第1回生殖系懇話会(2016年)①胎盤におけるmiRNA の発現と役割(日本医大・瀧澤俊広)② ISH による生殖系臓器におけるノンコーディングRNA の発現解析(日本医大・Banyar Than Naing)

第2回生殖系懇話会(2017年)①マウス精巣に於ける特異的miRNA の組織化学的発現解析による新たなエピジェネティック因子機能解析(長崎大学・遠藤大輔)②精巣の組織化学(熊本大・若山友彦)

第3回生殖系懇話会(2018年)①農薬のサイエンス:ネオニコチノイド系農薬を中心に(東海大学・寺山隼人)②新生児期の母児分離が引き起こすマウス雄性生殖器系への影響(東京医大・宮宗秀伸)

第4回生殖系懇話会(2019年)①細胞内局在の異なるERαによる細胞死の制御機序(東京医大・Mierxiati Saimi)②ヒストンメチル化酵素Kmt2b の下流探索で同定された精子形成に必須なTsga8 の解析(横浜市立大学・小林裕貴)[125~127回解剖学会においてはコロナにより中止]
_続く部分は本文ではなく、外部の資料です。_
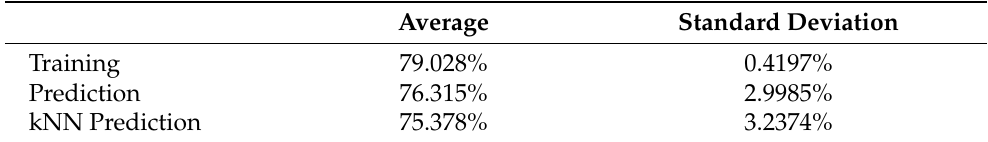
Table 6. TESSOM training accuracy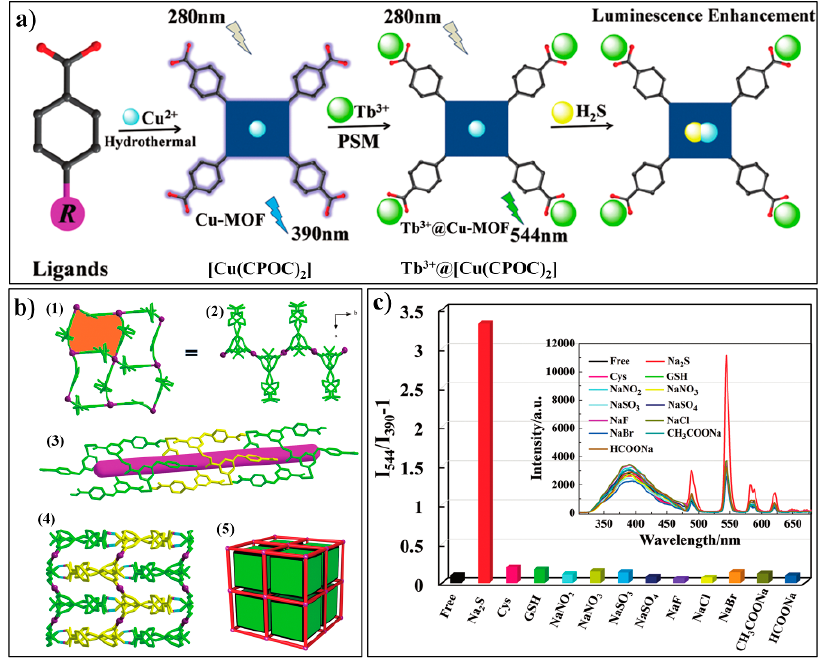
Figure 7. ( a ) Synthetic route for Tb 3+ @Cu-MOF and its sensing mechanism for H 2 S. ( b ) Crystalline structure of [Cu(CPOC) 2 ], (1) 2D layers of Cu1; (2) 2D layers of Cu1 viewed along the c axis; (3) 1D channel in the 3D framework; (4) 3D supramolecular framework of [Cu(CPOC) 2 ] through O–H ··· O interactions; (5) topological representation of the 3D structure. ( c ) Fluorescence response of Tb 3 + @[Cu(CPOC) 2 ] towards sulfide and other analytes. Reproduced with permission from [85]. Copyright the Royal Society of Chemistry,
第5回生殖系懇話会(2023年)①男性ホルモンによる性差形成と生殖機能の成熟(久留米大学・嶋雄一)

(日本医大 瀧澤俊広)

リンパ・免疫系懇話会

 本懇話会の歴史は古く,30年以上,継続して参りました.立ち上げられたのは,福本哲夫教授(山口大学)・伊藤恒敏教授(東北大学)のお二人です.解剖学会にリンパ・免疫系の研究を根付かせ広げてゆこうという,強いお気持ちがあったと伺っています.その情熱は藤倉義久教授(大分大学)・佐々木克典教授(信州大学)に受け継がれました.現在の世話人が3代目です.

 この懇話会では,リンパ・免疫系の器官や細胞について,多岐にわたる研究を紹介して参りました.解剖学者だけではなく,免疫学者や各種臨床家をゲストとしてお招きし,幅広__い視野でリンパ・免疫系を捉えるように心がけています.この懇話会を起点にし,研究方法を検討したり共同研究に繋げたりと,参加者どうしの研究を推進する上でも貴重な場となっています.近年は,解剖学の研究を再生医療分野などへ臨床応用するための議論も進めて参りました.

 2023年3月の解剖学会では,コロナ禍による懇話会の中断が明け,久保田義顕教授(慶應義塾大学医学部 解剖学教室)の「血管・リンパ管内皮細胞の可塑性とそのメカニズム」のご講演を拝聴しました.この分野の秘めた可能性に胸が膨らむ思いでした.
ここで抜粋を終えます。